作業項目 1 » 貨客混載についての本文によると、実施区域に関する従来の条件が撤廃されたのはいつですか。
作業項目 2 » 貨客混載についての本文から、「この時は食料品アクセス(買い」から「い人が増えるということです。」までの部分をそのまま書き出してください。
作業項目 3 » 貨客混載についての本文の最後の文に続く部分を書き足してください。

抜粋本文 »
──────
貨客混載について
貨客混載とは、タクシーやバスが荷物を運んだり、貨物トラックや宅配便の車が人を乗せることです。これには、次の方法が考えられます。
- 旅客自動車運送事業者がバスやタクシーを用いて貨物を運送
- 貨物自動車運送事業者がトラックを用いて旅客を運送
「貨客混載を通じた自動車運送業の生産性向上」を目的に平成29年に始まりました。これまでは、乗合バスについては全国で、貸切バス、タクシー、トラックについては過疎地域で、という条件がありました。
令和5年5月30日に、この従来の条件が撤廃され全ての地域で可能になりました。
報道発表資料:貨客混載制度の実施区域の見直しについて – 国土交通省
今回は、この貨客混載について考えてみます。
貨客混載、もっとタクシーを
このブログで最初に触れたのが「貨客混載、もっとタクシーを!」で、2015年のことでした。


この時は食料品アクセス(買い物弱者等)問題について、過疎地に住む母親のことを思いながら書きました。
あれから8年が過ぎました。しかし実家は相変わらず食料品アクセス困難地域のままです。そして、歩くことが難しくなりつつある母親には、さらに食料品へのアクセスの難易度が上がっています。
高齢化や過疎化がすすみ、母親と同じような人たちが増えているのが、この国の現状なのではないでしょうか。
2024年問題
このようなな中、運転手不足はコロナ禍とその後に加速されました。そして「タクシーが来ない」「予約が取れない」という声が広がっています。それは「ライドシェア解禁」という声に変わっています。
さらに2024年4月からは改善基準告示が改正され、自動車運転者の労働時間が短縮されます。いわゆる2024年問題です。
そして運転手不足と稼働率の減少が、需給ギャップをさらに拡大させます。過疎地、交通空白地だけではなく、都市部でも移動できない人が増えるということです。
タクシーだけではなく、トラック業界も人手不足です。そして同じように2024年問題を抱えています。
──────
データ抜粋 »

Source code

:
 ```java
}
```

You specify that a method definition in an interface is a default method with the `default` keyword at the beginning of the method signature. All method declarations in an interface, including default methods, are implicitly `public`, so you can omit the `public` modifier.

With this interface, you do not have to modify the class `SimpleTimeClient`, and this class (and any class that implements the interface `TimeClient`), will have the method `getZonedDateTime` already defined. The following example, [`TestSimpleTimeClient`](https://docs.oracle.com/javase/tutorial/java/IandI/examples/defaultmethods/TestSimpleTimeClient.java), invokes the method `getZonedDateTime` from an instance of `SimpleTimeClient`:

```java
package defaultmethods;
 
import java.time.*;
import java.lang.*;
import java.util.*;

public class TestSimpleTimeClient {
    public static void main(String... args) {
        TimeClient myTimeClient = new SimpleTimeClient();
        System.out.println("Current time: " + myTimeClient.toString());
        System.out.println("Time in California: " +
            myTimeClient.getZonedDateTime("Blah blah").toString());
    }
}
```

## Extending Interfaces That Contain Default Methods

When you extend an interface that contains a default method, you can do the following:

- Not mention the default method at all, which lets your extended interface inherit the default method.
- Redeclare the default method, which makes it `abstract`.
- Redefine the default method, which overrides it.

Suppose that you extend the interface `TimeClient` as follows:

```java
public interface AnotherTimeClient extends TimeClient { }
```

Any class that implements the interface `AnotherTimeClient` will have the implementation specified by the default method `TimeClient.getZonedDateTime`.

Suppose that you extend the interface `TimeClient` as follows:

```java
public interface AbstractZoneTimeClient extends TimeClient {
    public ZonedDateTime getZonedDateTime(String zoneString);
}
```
──────
作業結果 1 » 令和5年5月30日です。

作業結果 2 »
この時は食料品アクセス(買い物弱者等)問題について、過疎地に住む母親のことを思いながら書きました。
あれから8年が過ぎました。しかし実家は相変わらず食料品アクセス困難地域のままです。そして、歩くことが難しくなりつつある母親には、さらに食料品へのアクセスの難易度が上がっています。
高齢化や過疎化がすすみ、母親と同じような人たちが増えているのが、この国の現状なのではないでしょうか。
2024年問題
このようなな中、運転手不足はコロナ禍とその後に加速されました。そして「タクシーが来ない」「予約が取れない」という声が広がっています。それは「ライドシェア解禁」という声に変わっています。
さらに2024年4月からは改善基準告示が改正され、自動車運転者の労働時間が短縮されます。いわゆる2024年問題です。
そして運転手不足と稼働率の減少が、需給ギャップをさらに拡大させます。過疎地、交通空白地だけではなく、都市部でも移動できない人が増えるということです。

作業結果 3 »
もっとタクシーを、もっとトラックを
つまり、このままでは、問題化しているトラックとタクシーの人手不足が来年さらに深刻化するということです。食料品にアクセスできない、だけではなく、アクセスできたとしても食料品が届かないということになり、問題が重層化し複雑化します。
そこで、貨客混載の条件を緩和したということです。バスやタクシーで物を運んでくれ。そして、トラックでもいいから「買い物に連れて行って」「病院に連れってけ」ということなのでしょう。
*愛知県幸田町では、タクシーによる幸田町役場~JR相見駅~藤田医科大学岡﨑医療センター間の入院患者の着替えや医療機器等の病院関連物品の貨物輸送を行っています。1回あたり1,500円程度だそうです。
もっとUberを
おそらく、それぐらいでは間に合わないでしょう。しかし、なにかしないことには、ライドシェア、自家用有償輸送解禁という声はさらに大きなものになるでしょう。移動で人を幸せに、と言いながら、規制が人を不幸にするのですから。
タクシー運転手として考えること
確かに、トラックもタクシーもバスも、人手不足が深刻です。タクシー業界が人手不足なのに、どうやって貨物の運搬ができるのでしょうか。
トラック業界も同じで、人を乗せる余裕があるわけではありません。形だけの「お手伝い」をしあったところで、根本的な解決に至るわけではありません。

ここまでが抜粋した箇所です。